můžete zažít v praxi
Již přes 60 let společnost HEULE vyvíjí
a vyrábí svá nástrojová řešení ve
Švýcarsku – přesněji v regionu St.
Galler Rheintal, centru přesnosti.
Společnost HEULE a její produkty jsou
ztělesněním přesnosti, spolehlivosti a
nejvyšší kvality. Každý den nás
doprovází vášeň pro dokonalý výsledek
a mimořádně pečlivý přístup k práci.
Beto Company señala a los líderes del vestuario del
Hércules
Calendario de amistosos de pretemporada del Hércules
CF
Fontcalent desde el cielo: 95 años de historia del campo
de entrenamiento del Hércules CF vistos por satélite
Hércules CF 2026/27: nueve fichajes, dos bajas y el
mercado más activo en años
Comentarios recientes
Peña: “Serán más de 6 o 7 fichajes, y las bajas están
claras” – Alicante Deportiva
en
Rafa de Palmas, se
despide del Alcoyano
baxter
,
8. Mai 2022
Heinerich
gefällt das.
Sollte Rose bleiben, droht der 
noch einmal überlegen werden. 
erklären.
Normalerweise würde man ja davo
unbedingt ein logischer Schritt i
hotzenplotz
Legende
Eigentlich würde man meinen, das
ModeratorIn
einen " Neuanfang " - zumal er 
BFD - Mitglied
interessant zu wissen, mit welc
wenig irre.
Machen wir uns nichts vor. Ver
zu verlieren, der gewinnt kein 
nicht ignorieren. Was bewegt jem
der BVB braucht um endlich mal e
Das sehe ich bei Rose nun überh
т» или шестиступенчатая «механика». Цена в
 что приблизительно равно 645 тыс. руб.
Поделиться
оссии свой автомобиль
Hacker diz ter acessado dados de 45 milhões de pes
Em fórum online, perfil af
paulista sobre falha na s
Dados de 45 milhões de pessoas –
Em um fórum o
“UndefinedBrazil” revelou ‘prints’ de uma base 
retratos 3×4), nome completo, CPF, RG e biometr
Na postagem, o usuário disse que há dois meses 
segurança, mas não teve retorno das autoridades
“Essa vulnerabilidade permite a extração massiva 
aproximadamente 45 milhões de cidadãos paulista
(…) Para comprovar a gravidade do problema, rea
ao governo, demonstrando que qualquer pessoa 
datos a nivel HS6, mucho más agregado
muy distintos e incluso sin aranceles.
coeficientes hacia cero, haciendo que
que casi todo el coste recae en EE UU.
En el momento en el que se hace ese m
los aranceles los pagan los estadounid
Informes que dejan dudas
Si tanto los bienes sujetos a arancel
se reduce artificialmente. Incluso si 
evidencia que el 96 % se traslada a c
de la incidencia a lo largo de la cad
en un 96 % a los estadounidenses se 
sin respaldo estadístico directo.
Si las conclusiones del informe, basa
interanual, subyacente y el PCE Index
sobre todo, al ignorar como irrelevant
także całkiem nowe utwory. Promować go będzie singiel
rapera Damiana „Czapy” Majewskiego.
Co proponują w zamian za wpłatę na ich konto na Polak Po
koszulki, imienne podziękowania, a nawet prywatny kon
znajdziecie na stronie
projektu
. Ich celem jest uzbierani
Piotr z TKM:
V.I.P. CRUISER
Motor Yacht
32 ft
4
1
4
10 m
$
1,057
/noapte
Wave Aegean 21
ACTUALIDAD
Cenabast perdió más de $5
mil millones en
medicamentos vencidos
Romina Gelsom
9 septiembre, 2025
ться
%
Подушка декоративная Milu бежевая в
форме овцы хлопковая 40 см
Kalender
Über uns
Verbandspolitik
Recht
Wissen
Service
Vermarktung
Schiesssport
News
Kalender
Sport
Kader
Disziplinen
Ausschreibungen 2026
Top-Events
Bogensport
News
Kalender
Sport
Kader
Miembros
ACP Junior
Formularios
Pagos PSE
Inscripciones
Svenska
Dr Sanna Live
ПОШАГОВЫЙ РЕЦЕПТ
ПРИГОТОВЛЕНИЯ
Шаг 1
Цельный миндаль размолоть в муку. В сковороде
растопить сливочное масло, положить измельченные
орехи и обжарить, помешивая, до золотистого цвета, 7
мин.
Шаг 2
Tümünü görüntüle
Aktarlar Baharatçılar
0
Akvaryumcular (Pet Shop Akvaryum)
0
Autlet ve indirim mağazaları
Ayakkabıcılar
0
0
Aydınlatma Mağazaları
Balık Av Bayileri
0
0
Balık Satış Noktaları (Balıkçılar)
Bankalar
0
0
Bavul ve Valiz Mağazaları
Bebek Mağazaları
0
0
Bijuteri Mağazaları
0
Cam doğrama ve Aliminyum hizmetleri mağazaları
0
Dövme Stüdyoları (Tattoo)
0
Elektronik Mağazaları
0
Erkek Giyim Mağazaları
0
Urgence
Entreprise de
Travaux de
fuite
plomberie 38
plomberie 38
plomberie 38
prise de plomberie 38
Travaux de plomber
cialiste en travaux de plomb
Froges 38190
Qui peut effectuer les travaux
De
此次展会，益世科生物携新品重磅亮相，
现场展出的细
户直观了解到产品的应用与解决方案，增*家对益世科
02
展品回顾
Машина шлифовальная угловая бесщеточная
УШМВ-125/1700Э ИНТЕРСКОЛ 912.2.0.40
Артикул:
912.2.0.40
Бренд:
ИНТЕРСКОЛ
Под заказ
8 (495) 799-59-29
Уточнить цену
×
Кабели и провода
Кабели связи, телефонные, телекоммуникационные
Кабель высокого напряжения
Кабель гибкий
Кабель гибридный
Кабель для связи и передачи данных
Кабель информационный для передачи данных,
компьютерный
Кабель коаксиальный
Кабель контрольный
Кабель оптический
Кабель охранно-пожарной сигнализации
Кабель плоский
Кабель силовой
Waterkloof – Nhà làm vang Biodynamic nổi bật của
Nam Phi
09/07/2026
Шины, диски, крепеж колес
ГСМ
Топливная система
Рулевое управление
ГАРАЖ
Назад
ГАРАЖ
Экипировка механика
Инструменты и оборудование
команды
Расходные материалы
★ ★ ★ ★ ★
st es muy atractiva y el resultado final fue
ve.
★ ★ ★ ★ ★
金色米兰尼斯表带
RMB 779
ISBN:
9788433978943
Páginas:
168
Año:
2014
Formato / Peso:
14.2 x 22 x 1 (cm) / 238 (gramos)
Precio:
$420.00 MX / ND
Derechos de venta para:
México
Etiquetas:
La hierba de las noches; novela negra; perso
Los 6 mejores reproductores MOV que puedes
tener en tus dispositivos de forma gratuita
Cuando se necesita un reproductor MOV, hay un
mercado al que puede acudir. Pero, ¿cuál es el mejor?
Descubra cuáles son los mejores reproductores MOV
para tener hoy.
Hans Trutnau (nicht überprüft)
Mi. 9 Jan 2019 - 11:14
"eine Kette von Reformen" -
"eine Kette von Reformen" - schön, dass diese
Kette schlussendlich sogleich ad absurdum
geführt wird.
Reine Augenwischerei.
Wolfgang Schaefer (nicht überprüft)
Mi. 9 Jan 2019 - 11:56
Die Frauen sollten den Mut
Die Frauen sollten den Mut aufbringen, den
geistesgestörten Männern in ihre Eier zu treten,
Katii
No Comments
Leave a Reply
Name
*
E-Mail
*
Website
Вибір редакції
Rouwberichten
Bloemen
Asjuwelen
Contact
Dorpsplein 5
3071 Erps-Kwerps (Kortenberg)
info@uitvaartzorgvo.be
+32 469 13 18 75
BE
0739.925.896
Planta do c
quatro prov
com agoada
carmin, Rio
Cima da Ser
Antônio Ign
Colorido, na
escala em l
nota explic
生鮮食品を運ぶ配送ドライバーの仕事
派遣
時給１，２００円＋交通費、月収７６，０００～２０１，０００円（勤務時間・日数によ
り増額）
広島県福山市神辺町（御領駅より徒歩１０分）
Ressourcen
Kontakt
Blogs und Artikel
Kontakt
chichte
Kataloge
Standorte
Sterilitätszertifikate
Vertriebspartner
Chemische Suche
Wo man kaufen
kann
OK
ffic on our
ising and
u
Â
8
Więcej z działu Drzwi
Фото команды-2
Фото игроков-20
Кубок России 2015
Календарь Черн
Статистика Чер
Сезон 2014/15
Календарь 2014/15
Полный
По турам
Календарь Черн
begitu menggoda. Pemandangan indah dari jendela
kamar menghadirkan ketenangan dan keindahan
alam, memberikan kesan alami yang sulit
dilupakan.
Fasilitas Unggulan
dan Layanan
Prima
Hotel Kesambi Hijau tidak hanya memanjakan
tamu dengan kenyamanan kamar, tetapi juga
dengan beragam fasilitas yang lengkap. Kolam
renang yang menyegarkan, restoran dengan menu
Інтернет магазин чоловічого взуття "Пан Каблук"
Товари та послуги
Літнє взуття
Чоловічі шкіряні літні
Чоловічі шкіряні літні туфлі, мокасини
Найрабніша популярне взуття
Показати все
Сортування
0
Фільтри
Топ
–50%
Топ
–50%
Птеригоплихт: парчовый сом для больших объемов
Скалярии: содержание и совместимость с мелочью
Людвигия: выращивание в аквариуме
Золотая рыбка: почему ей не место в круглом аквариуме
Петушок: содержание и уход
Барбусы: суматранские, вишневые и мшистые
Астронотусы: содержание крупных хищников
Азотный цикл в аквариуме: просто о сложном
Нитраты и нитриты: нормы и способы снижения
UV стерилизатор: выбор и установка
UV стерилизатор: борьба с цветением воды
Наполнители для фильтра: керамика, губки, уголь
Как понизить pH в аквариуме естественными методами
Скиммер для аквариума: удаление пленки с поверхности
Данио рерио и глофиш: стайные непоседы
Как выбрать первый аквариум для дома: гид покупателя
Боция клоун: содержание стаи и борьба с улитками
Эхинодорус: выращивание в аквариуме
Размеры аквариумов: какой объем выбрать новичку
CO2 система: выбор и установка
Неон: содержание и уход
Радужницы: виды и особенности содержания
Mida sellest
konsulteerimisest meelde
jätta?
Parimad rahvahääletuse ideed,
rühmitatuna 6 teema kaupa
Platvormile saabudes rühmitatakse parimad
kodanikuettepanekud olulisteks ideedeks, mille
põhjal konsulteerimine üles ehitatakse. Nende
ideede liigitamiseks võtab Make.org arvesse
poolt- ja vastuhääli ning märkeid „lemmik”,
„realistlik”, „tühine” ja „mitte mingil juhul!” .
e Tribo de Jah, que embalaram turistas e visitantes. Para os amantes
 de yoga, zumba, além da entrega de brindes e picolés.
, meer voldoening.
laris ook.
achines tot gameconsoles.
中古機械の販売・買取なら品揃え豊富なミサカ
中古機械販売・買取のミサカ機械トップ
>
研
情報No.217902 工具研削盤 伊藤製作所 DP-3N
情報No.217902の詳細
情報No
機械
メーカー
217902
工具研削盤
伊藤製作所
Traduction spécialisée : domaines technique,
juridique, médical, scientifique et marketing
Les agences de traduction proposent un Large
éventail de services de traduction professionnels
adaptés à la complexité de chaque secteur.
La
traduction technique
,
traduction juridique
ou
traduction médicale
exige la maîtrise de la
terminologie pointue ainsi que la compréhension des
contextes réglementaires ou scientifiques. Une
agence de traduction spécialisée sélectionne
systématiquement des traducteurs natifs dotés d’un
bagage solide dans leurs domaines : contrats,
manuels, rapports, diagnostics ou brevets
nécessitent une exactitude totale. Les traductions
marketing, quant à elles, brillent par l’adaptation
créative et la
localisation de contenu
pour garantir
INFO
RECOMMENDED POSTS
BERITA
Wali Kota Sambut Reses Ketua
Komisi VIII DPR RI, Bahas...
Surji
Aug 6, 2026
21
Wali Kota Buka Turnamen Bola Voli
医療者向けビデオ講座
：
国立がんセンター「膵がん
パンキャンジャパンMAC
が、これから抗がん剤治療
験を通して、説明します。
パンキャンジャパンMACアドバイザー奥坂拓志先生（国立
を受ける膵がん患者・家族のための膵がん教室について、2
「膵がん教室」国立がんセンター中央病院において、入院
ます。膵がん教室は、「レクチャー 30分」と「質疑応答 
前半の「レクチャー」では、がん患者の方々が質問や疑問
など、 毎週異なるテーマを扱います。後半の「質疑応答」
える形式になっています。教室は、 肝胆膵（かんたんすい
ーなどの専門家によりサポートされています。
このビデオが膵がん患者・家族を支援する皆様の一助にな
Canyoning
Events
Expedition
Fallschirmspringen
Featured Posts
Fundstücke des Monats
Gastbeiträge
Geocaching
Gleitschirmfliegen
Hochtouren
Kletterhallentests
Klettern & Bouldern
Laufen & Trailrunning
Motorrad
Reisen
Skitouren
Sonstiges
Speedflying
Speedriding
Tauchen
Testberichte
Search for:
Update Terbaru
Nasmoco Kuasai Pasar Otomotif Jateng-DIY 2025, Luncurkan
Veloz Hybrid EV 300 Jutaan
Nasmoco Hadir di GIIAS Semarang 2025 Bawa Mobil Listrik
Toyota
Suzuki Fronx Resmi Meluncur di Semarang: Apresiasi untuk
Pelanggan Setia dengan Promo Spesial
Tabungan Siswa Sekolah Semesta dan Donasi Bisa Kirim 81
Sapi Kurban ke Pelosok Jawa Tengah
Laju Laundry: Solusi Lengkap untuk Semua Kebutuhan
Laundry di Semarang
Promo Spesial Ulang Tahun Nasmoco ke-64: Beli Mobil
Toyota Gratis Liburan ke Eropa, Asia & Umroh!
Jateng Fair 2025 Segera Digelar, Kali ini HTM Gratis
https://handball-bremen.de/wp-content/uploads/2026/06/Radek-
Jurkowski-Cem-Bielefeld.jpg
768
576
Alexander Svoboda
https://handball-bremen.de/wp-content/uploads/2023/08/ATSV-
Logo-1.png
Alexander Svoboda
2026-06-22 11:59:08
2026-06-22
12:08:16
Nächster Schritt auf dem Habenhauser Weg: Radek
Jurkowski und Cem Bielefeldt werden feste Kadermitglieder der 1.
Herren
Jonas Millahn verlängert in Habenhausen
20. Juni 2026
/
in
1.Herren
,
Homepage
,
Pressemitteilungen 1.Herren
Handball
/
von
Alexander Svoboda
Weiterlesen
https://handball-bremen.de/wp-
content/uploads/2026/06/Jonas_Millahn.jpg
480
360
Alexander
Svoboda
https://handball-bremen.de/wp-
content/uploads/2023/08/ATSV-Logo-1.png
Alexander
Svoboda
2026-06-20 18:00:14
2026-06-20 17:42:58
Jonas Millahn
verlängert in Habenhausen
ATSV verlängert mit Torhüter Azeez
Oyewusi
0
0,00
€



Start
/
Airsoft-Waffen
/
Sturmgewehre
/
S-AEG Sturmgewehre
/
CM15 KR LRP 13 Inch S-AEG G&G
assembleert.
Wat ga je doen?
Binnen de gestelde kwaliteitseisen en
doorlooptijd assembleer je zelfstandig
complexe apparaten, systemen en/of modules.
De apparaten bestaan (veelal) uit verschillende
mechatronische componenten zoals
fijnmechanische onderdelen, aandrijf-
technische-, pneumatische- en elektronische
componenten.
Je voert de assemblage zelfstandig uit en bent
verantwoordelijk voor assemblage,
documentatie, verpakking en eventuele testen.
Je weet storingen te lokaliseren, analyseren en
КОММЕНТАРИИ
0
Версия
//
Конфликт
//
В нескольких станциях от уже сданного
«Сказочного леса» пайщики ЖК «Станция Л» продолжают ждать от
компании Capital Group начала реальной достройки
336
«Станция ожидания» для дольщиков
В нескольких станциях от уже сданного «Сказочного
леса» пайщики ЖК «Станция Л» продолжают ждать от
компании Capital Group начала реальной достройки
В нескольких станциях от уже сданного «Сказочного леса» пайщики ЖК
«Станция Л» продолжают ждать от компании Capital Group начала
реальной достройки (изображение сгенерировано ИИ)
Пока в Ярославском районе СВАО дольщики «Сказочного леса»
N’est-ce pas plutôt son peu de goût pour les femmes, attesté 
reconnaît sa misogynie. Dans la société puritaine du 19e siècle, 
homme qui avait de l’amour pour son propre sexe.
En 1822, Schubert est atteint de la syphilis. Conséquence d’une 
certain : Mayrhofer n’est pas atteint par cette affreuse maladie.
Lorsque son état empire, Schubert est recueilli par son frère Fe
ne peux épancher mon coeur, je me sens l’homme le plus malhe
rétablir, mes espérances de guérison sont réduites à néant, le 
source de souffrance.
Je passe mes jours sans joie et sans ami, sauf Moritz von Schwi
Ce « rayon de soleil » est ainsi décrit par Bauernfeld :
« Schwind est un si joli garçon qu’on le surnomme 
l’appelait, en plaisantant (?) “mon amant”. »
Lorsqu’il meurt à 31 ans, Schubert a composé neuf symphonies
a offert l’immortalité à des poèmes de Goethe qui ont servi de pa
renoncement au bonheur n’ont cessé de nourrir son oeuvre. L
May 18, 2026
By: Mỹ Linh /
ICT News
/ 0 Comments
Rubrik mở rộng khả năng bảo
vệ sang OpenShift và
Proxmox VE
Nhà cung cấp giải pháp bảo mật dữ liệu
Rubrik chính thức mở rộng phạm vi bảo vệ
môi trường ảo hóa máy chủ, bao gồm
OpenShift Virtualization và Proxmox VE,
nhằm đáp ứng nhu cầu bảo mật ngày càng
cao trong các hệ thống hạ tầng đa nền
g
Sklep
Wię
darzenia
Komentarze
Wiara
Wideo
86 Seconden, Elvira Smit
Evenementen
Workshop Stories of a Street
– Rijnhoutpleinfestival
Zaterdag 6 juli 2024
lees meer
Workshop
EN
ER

******

Job: Your task is to transcribe, with no changes, only the lines of the listing above that lie between the line holding "Švýcarsku – přesněji v regionu St." and the line holding "оссии свой автомобиль", inclusive.

Your response:
Švýcarsku – přesněji v regionu St.
Galler Rheintal, centru přesnosti.
Společnost HEULE a její produkty jsou
ztělesněním přesnosti, spolehlivosti a
nejvyšší kvality. Každý den nás
doprovází vášeň pro dokonalý výsledek
a mimořádně pečlivý přístup k práci.
Beto Company señala a los líderes del vestuario del
Hércules
Calendario de amistosos de pretemporada del Hércules
CF
Fontcalent desde el cielo: 95 años de historia del campo
de entrenamiento del Hércules CF vistos por satélite
Hércules CF 2026/27: nueve fichajes, dos bajas y el
mercado más activo en años
Comentarios recientes
Peña: “Serán más de 6 o 7 fichajes, y las bajas están
claras” – Alicante Deportiva
en
Rafa de Palmas, se
despide del Alcoyano
baxter
,
8. Mai 2022
Heinerich
gefällt das.
Sollte Rose bleiben, droht der 
noch einmal überlegen werden. 
erklären.
Normalerweise würde man ja davo
unbedingt ein logischer Schritt i
hotzenplotz
Legende
Eigentlich würde man meinen, das
ModeratorIn
einen " Neuanfang " - zumal er 
BFD - Mitglied
interessant zu wissen, mit welc
wenig irre.
Machen wir uns nichts vor. Ver
zu verlieren, der gewinnt kein 
nicht ignorieren. Was bewegt jem
der BVB braucht um endlich mal e
Das sehe ich bei Rose nun überh
т» или шестиступенчатая «механика». Цена в
 что приблизительно равно 645 тыс. руб.
Поделиться
оссии свой автомобиль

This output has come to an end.